When divorced parents with joint legal custody disagree on decisions made in their child’s medical care, who gets the final say? A new case in Ocean County ended with a court order to exercise “parens patriae jurisdiction.” Find out what this means – and learn which parent was finally able to make a decision over whether their son should have surgery…
In the recent unpublished opinion of M.T. v. D. T., Judge Lawrence Jones of the Superior Court of Ocean County reviewed a situation where parents with joint legal child custody of a 16-year-old were unable to reach agreement regarding surgery for the child. The teenager was primarily living with his father when he suffered a sport-related injury to his arm and elbow. The father took the son to several medical appointments, and then, following medical advice, arranged for follow-up surgery. The mother was not consulted before the surgery was scheduled, and she objected when she learned about it. This ultimately led to a court appearance, cancellation of the initially scheduled surgery, and a second opinion from a surgeon of the mother’s choosing. Unfortunately, things did not clear up from there, as the mother then wanted the surgery to proceed, but with the surgeon she had chosen, rather than the surgeon chosen by the father. The father, however, insisted on rescheduling with the original surgeon.
Trapped in Legal Custody Gridlock
In spite of the fact that both surgeons were apparently completely competent and had recommended only slightly different procedures, the parents’ continuing lack of agreement led them back to court. As the judge noted, this did not serve the child’s best interests, as the indisputably necessary surgery was now simply not happening. The judge also pointed out that if the parents had operated as capable and reasonable joint custodians, before running to court they could have arranged a joint phone conference with each surgeon to try to alleviate their concerns and reach agreement. Instead, the father filed an emergency application and order to show cause requesting that he be granted full legal custody on the basis that the mother was delaying the child’s medical treatment.

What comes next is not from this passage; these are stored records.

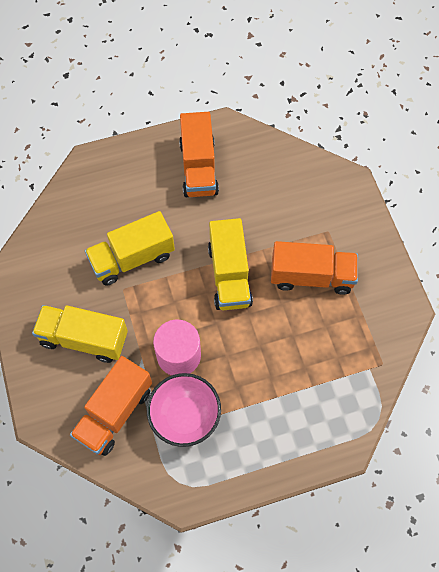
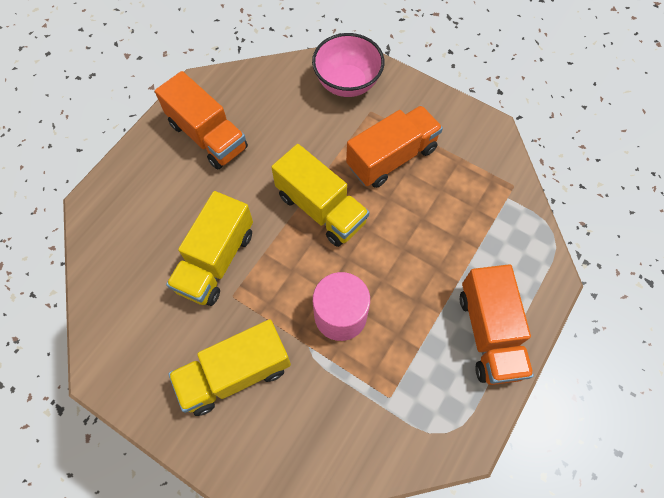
camera: 40 degrees left, 0 degrees up
(114, 412) = (329, 419): orange truck -> orange truck (489, 333)
(185, 417) = (397, 366): pink bowl -> pink bowl (347, 83)

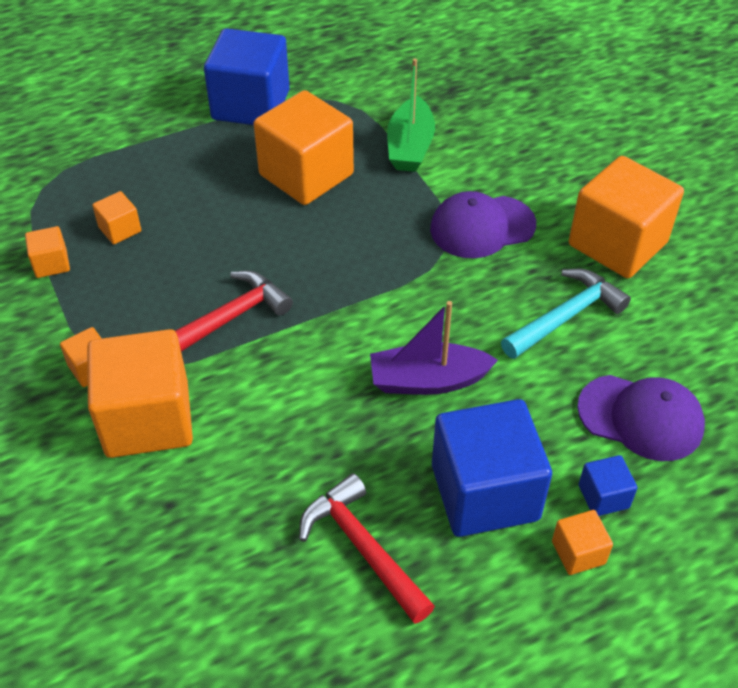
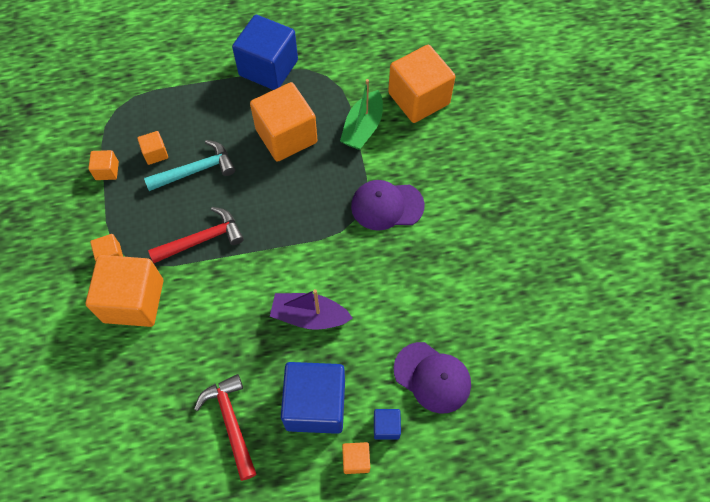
camera: 15 degrees right, 15 degrees up
(566, 316) = (414, 290): turquoise hammer -> turquoise hammer (196, 170)
(617, 244) = (472, 241): orange cube -> orange cube (418, 98)

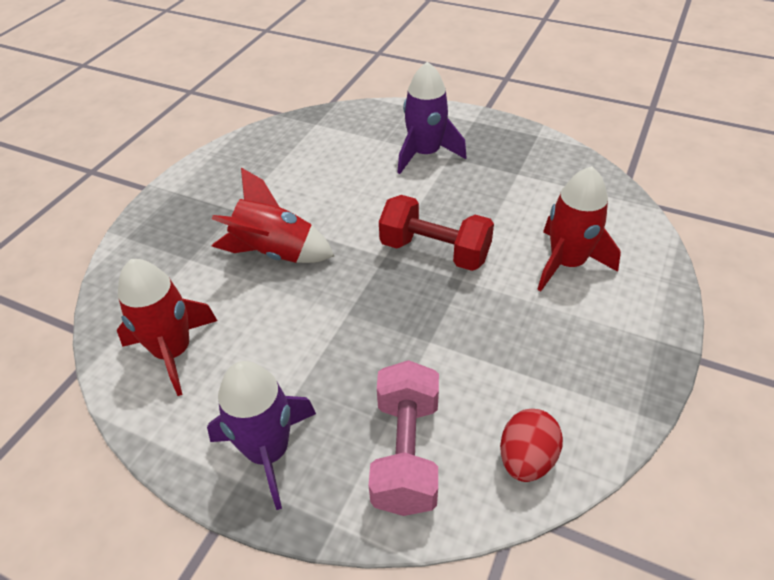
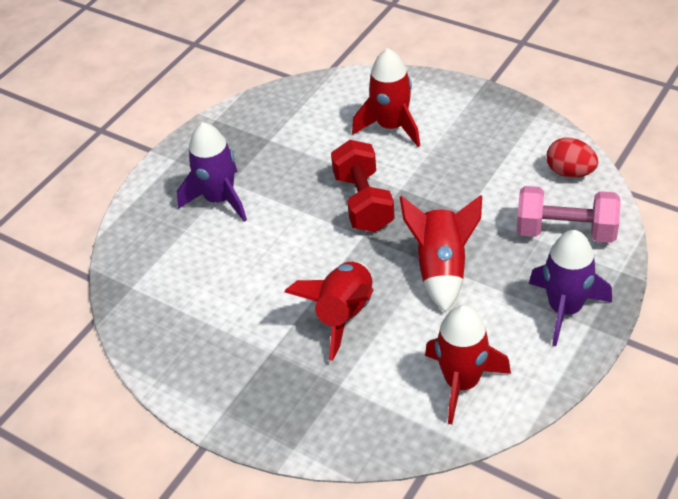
camera: 80 degrees left, 0 degrees up
(336, 325) = (442, 269): none -> red rocket
(435, 251) = (363, 202): red dumbbell -> red dumbbell turned 45 degrees counterclockwise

In an effort to resolve the matter without interfering with the current child custody order, the judge asked the parties to arrange for their respective proposed surgeons to appear by telephone, explain their differences in approach, and answer questions. They did so, and the judge concluded from this medical testimony that the differences in recommended treatment were within the scope of valid professional discretion, with neither approach being objectively discernable as “right” or “wrong.” Nevertheless, the parents were still unable to agree. The court therefore went on to address the father’s request for full legal custody.
Parents Begin with Equal Decision-Making Rights
In his analysis, Judge Jones described the New Jersey policy favoring joint legal custody. In a usual case, he observed, under the New Jersey custody statute (N.J.S.A. 9:2-4), both parent’s begin with an equal right to make major decisions concerning a child’s health, education and welfare. Nevertheless, he pointed out, this arrangement is often not feasible, due to the unfortunate fact that many parents come out of acrimonious divorce proceedings with exactly the type of relationship that appeared to exist in this case. While both parents obviously loved their child, it was clear from their demeanor and body language that they neither trusted nor respected each other. The court then observed that while the statute allowed transfer of sole legal custody to either party, it also authorized “any other custody arrangement as the court may determine to be in the best interests of the child.” (N.J.S.A. 9:2-4(c).
The Risks of Unsuccessful Joint Legal Child Custody
Before rendering a final decision, Judge Jones spent a great deal of time discussing the importance of parents being able to work together in joint legal custody situations. If they cannot do this, he observed, there is a risk that many child-related professionals—not just surgeons, but also dentists, teachers, tutors, coaches, and even baby sitters—who are simply trying to do their jobs and provide children with important services, will somehow end up in the middle of litigation between divorced parents in family court. It is hardly in a child’s “best interests,” he noted, to let warring joint custodians scare off valuable professionals who find that the whole family dynamic is too troublesome and aggravating.
A Warning and a Temporary Solution
The court’s long analysis was clearly intended to caution both parents in this case that unless they could improve their abilities to cooperate as custodians for the good of their child, either of them would be at risk of losing their decision-making rights. For the purposes of allowing resolution of the present situation, however, the judge chose to exercise “parens patriae jurisdiction” and craft his own hybrid child custody order. He granted the father temporary legal authority over the child’s immediate medical and surgical needs relative to his arm and elbow injury, leaving joint legal custody otherwise intact.
The clear take-away for parents with joint legal custody? Stop and think before running to court. Medical decisions that have the potential to impact a child’s life in a major way are often difficult, sometimes heart-wrenchingly so. Nevertheless, in most cases, your child’s interests will be best served by a spirit of openness and cooperation—and parents who are unable to cooperate with one another risk losing their option to do so.